The challenge of applying this concept to the retail sector was assigned to a team of architects, shop fitters, lighting designers and invidis as digital experts. In contrast to typical retail design projects, the aim was to connect the different expert silos with each other from the very beginning. Shared Spaces – also in this respect. What is new is about this concept is not primarily the modern technology used, but rather the combination of different elements – for example the combination of a soft surface material with a projected touch interaction or the combination of eye tracking AI and RFID as the key to a personalized customer experience.
These complex combinations of people, space, material, light, sounds, smells, and digital elements are, in our view, at the very heart of the art of modern retail design. A rich palette of possibilities to address customers on every level. But unfortunately, also many opportunities to get it wrong. After all, this multitude of interaction levels is also the main difference to the purely digital world of online and mobile, where the focus is on a lit surface of n by m pixels. In the choice of partners, we also followed the principle of shared spaces. This way, companies such as Salesforce, Intel and NEC found their way from the Tech Hall to our stand next to the Designer Village. This allowed them to combine their tech showcases with a real use case. At the same time, it showed the way from a single digital touchpoint to an entire customer journey.

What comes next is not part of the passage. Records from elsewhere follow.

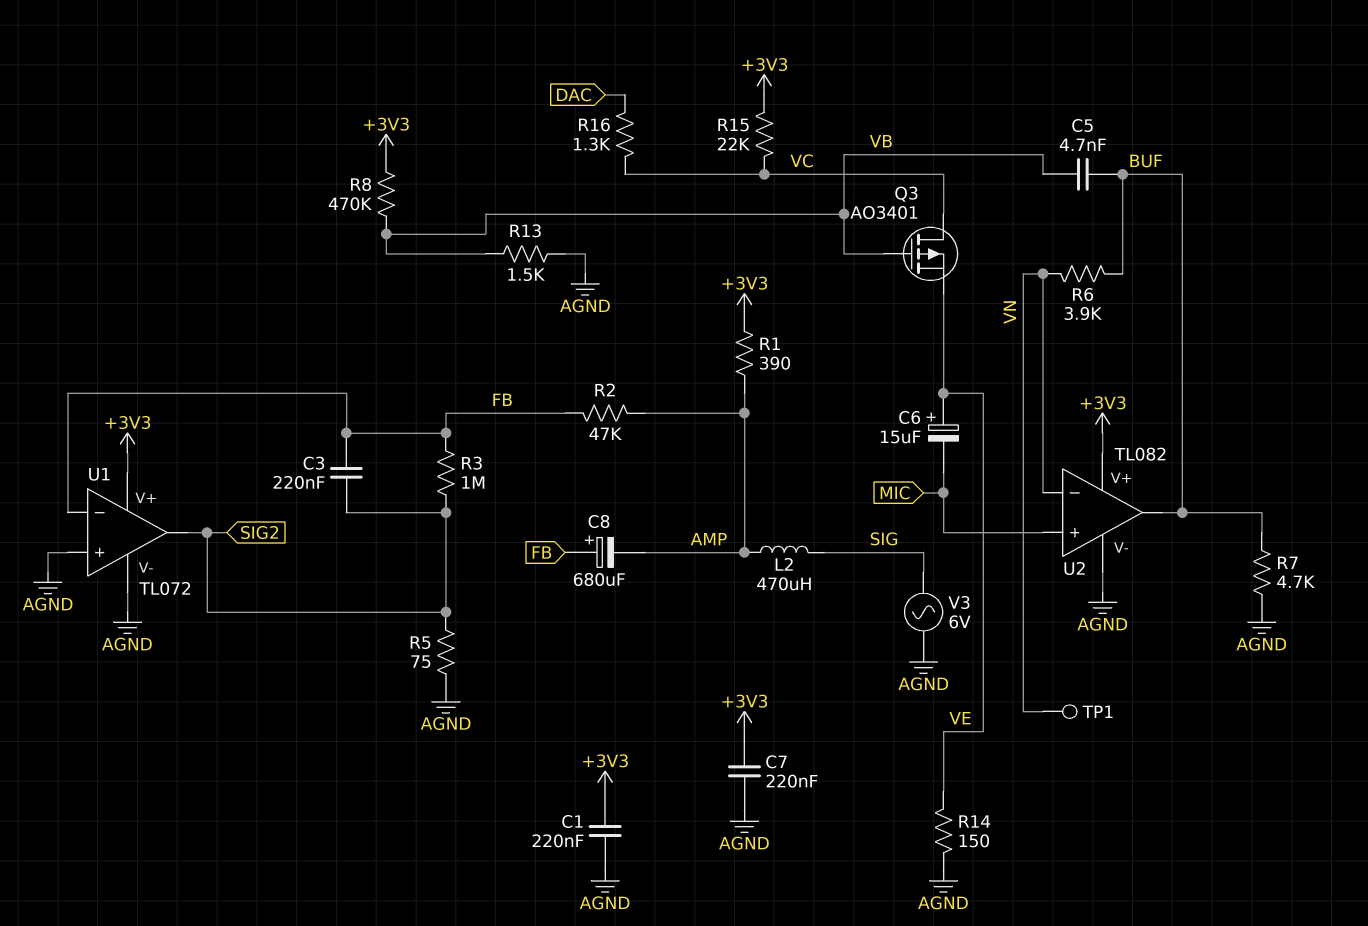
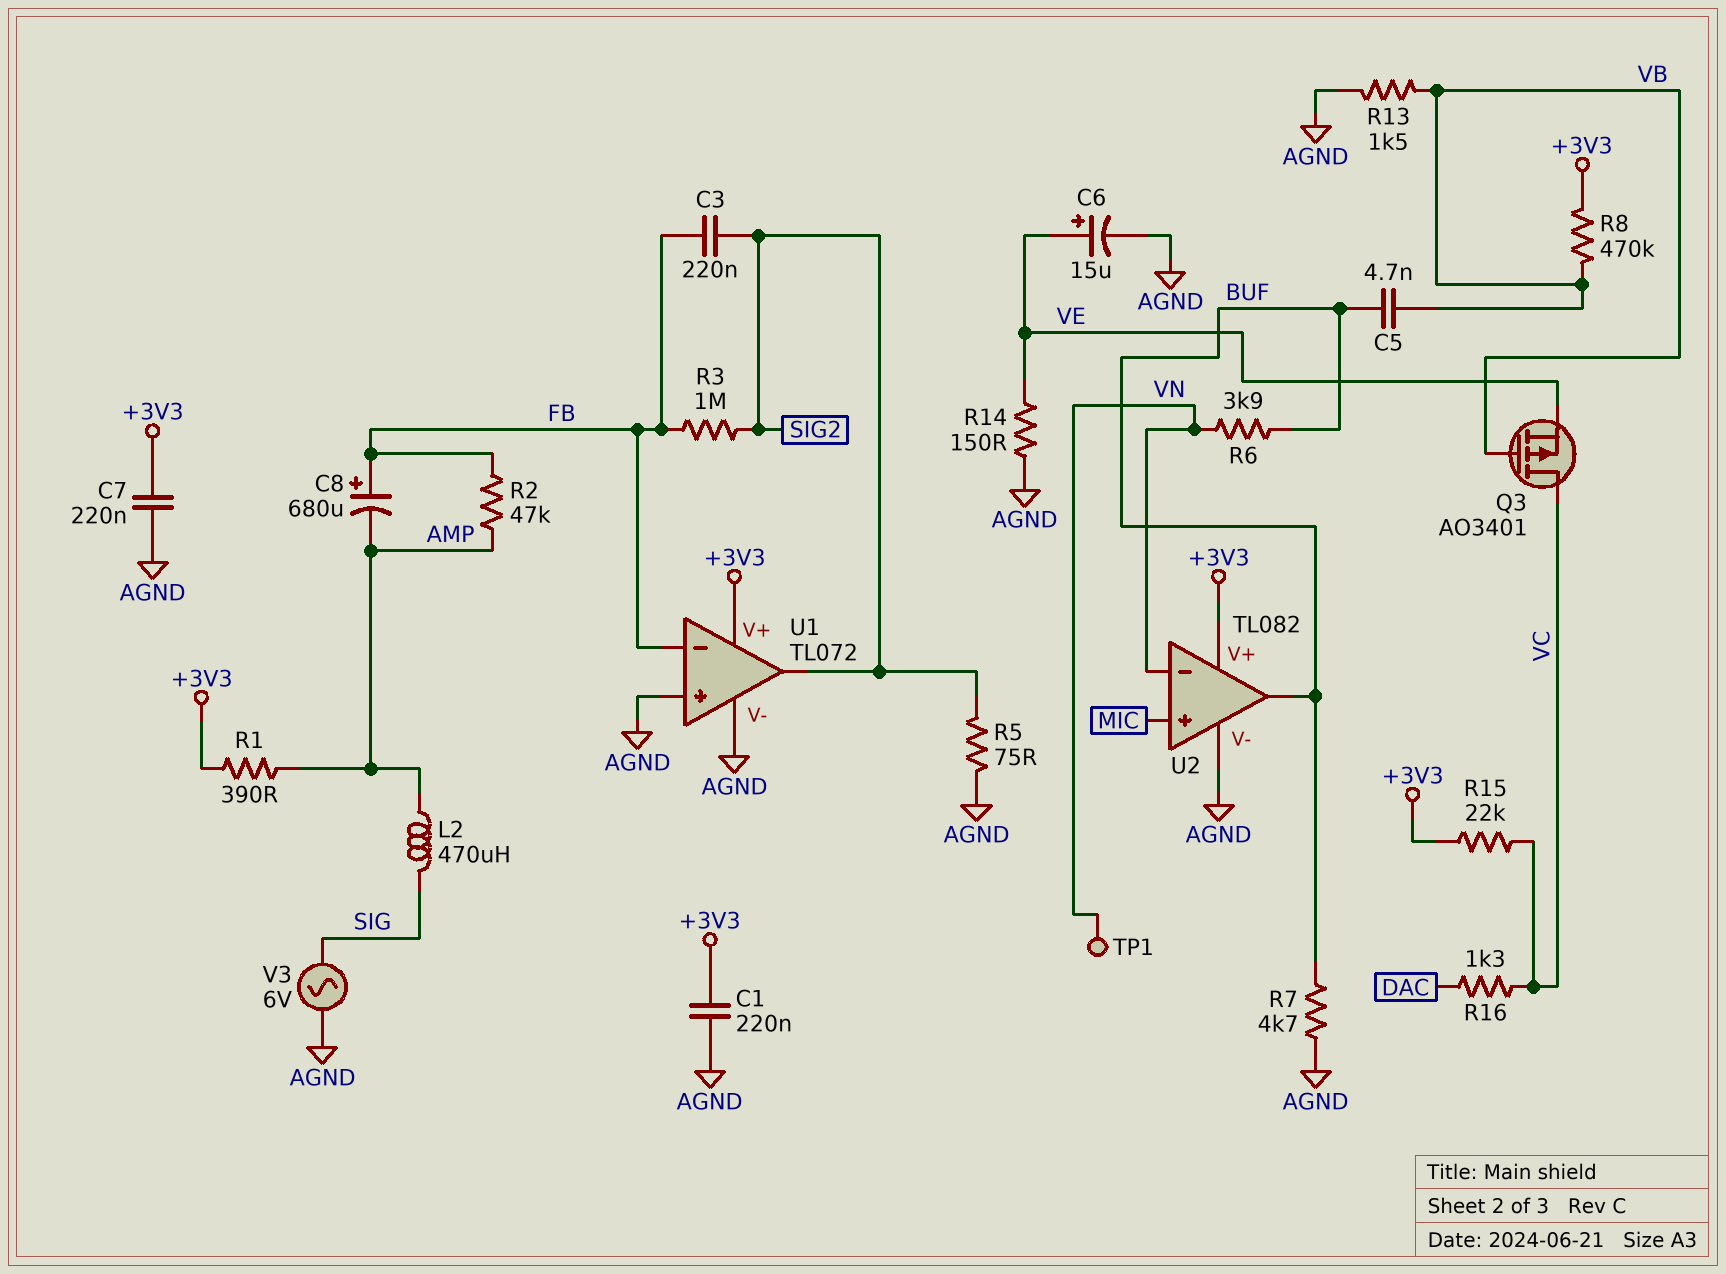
C6: 15uF (plus VE, minus MIC) -> 15uF (plus VE, minus AGND)

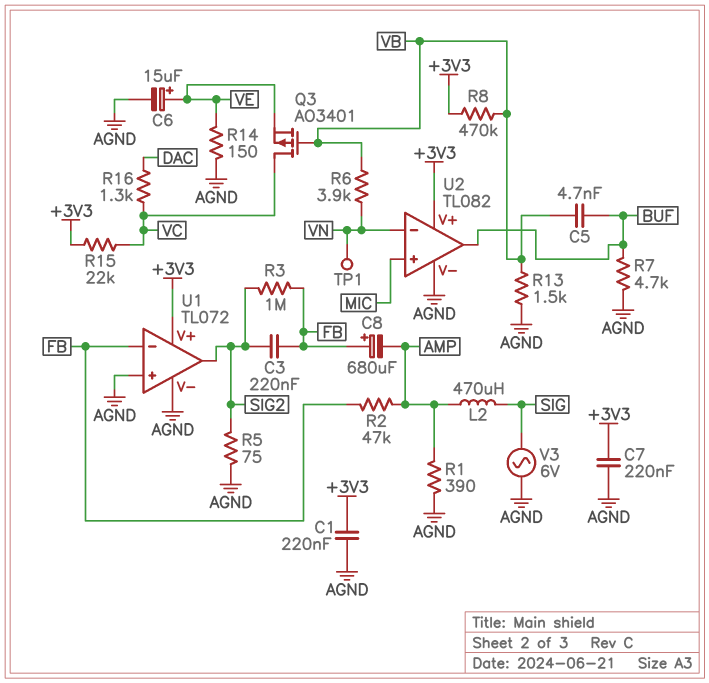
R1: 390 (+3V3, AMP) -> 390 (AGND, AMP)
R6: 3.9k (BUF, VN) -> 3.9k (VB, VN)

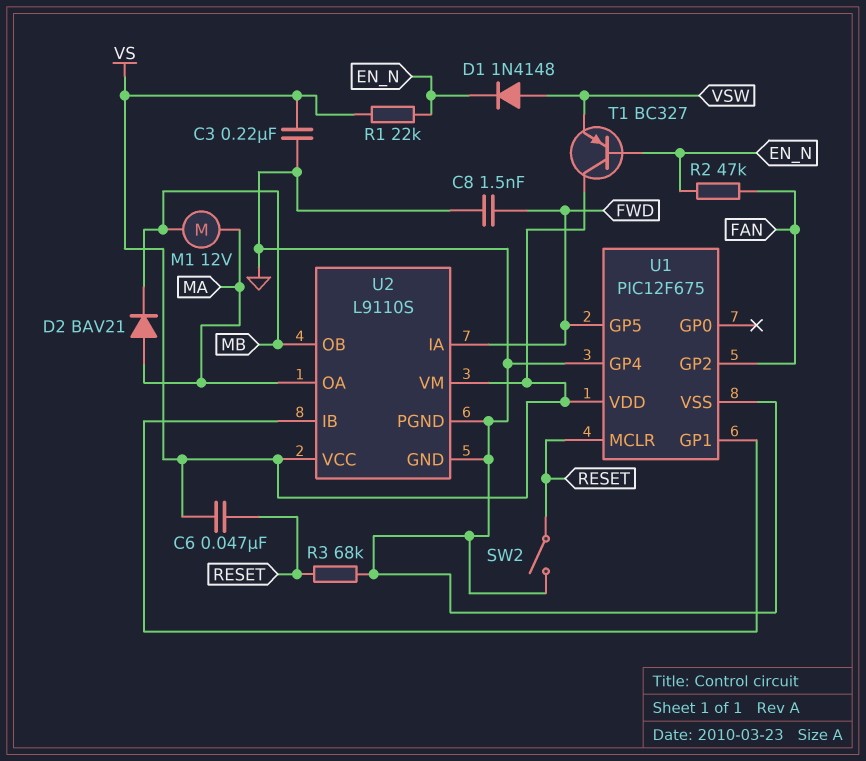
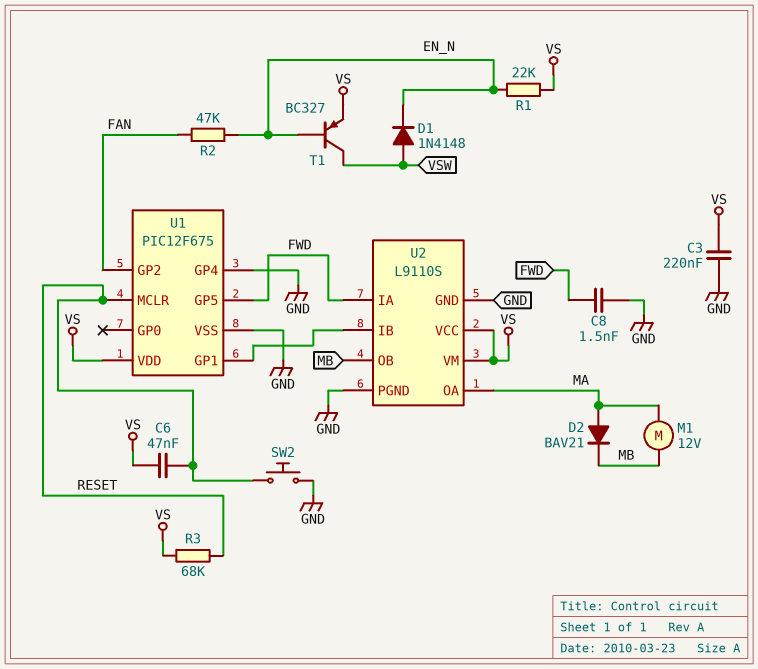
R3: 68k (GND, RESET) -> 68k (RESET, VS)
SW2: switch (GND, RESET) -> button (GND, RESET)
T1: PNP BC327 (B EN_N, C VS, E VSW) -> PNP BC327 (B EN_N, C VSW, E VS)

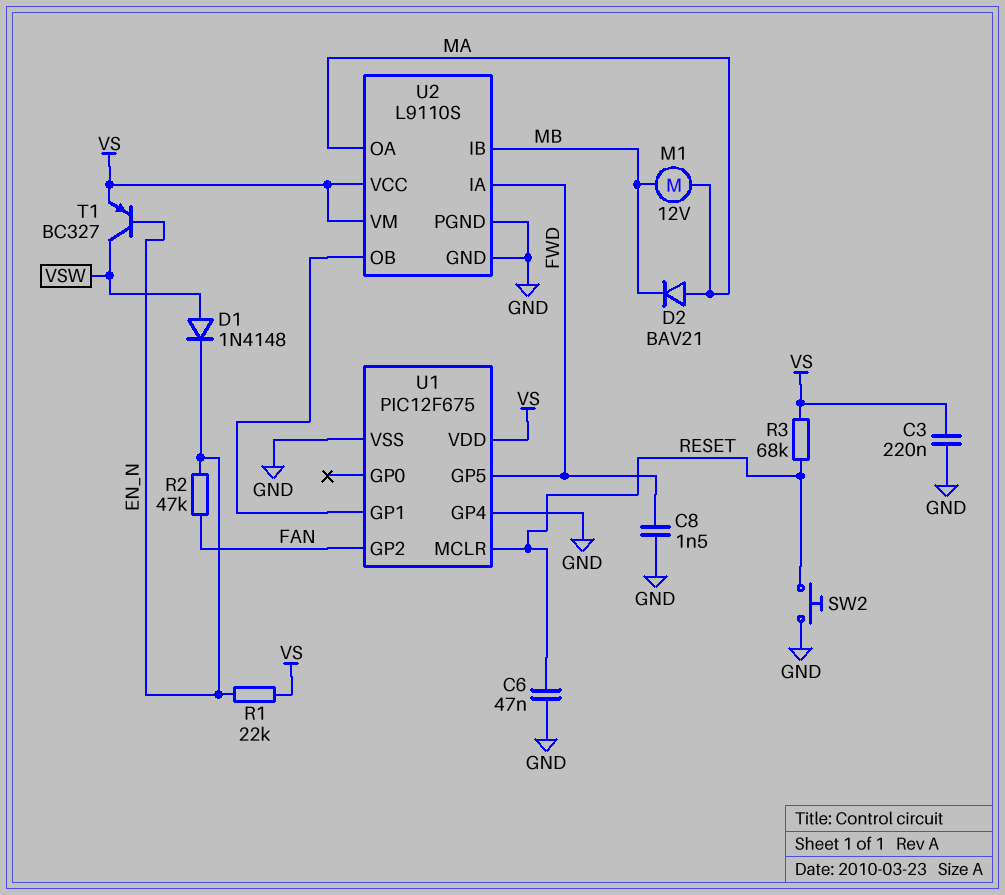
C6: 47nF (RESET, VS) -> 47nF (GND, RESET)
U2 pin IB: U1/GP1 -> MB
U2 pin OB: MB -> U1/GP1

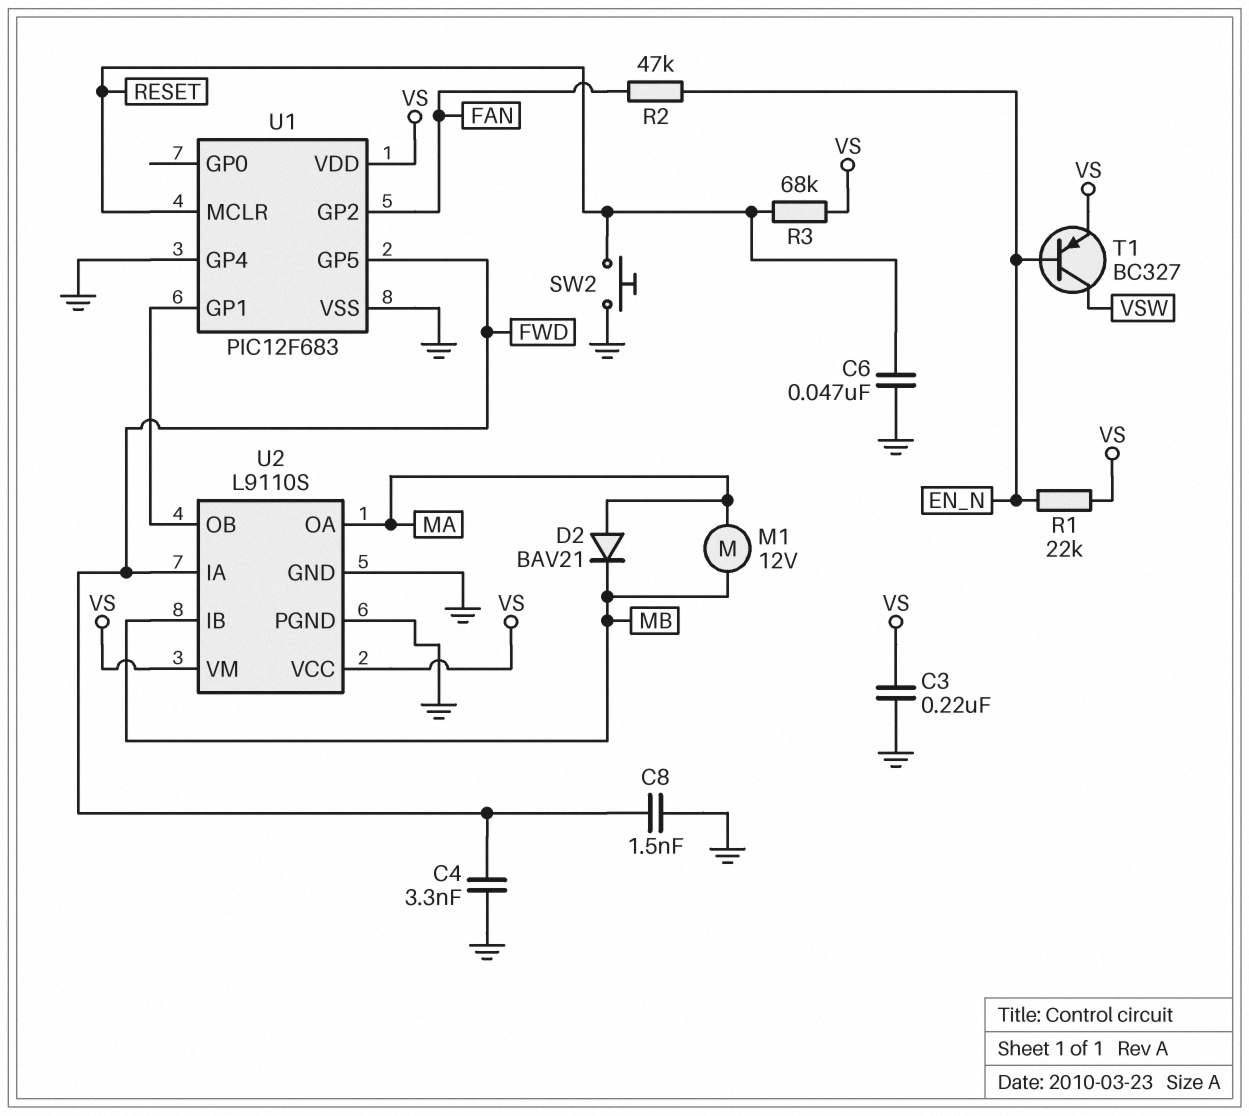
C4: none -> 3.3nF (FWD, GND)
D1: diode 1N4148 (A VSW, K EN_N) -> none
U1: PIC12F675 -> PIC12F683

The customer gets a say in adaptive spaces
Our team was guided by two key questions: How do you combine online and offline into a shared space? And how do you make the spaces adapt to their users – just as online services like Google or Amazon have been doing already for a long time? From the customer’s perspective, online, mobile, and offline worlds have long ceased to be separate. It is natural to get out your mobile phone in a store to ask your friend for her opinion on your new shoes. Or to quickly check and compare prices for your new camera online. For retailers, the barriers are organizational silos as well as sepa-rate data worlds.
Today, it is easy for companies like Salesforce to create rich, anonymous user profiles. With the help of AI, tailored action guidelines are derived from them. Targeted marketing and perfect customer service on the device. However, the person in front of the screen remains unreachable in all her complexity. Only by combining the digital information with the empathy and observational skills of well-trained employees the type of shopping experience we all want as customers can be created.
But for this to happen, the assistance and approval of the customers is necessary and rightly so. For the right added value, customers are certainly willing to share their digital profile with the retailer – provided the latter is technically capable to use it. Customers are for sure happy to release their purchase history for tailored advice from an employee. When shopping in the supermarket, the retailer is certainly welcome to use the customer’s allergy and nutrition details to help the customer find suitable products more easily – instead of having to read every single label. In case of problems, the service team is surely allowed to have a look at the service history in order to help quickly and effectively. But are customers also willing to do this for tailored advertising?
Building the technical foundation, gaining customer acceptance, and engaging employees are the magic terms for creating a shared space be-tween online and offline.
The only remaining question is how to automatically adapt environments to their users – we call this „Adaptive Spaces“. Sensors and analytics play the central role here. The spectrum of possibilities is as large as the number of different sensors. For example, NEC ALP detects the attention paid to certain advertising messages and then optimizes the video loop. Visitors to the trade show could adapt the ambient lighting and some digital content to their own preferences using a simple cardboard token. But there is a fine line between „oh cool“ and „oh no“ for customers. Because every adaptation also requires some kind of anonymous observation.
Last but not least, shared spaces need a high degree of flexibility. They thrive on permanent communication and constant change, or, in designer terms, a state of „permanent beta“. On the one hand, this is the great strength of digital. Content can be changed quickly and easily. Ever new stories can be told. On the other hand, digital hardware takes away a lot of flexibility in many projects. Cables are fixed, screens and sensors are screwed to walls and ceilings. For us, the Shared Spaces project was a great opportunity to explore the possibilities that come with breaking established rules and to look at things from very different angles. The process wasn’t always easy, but we enjoyed pushing boundaries. And we definitely look forward to developing entirely new Shared Spaces together with our clients.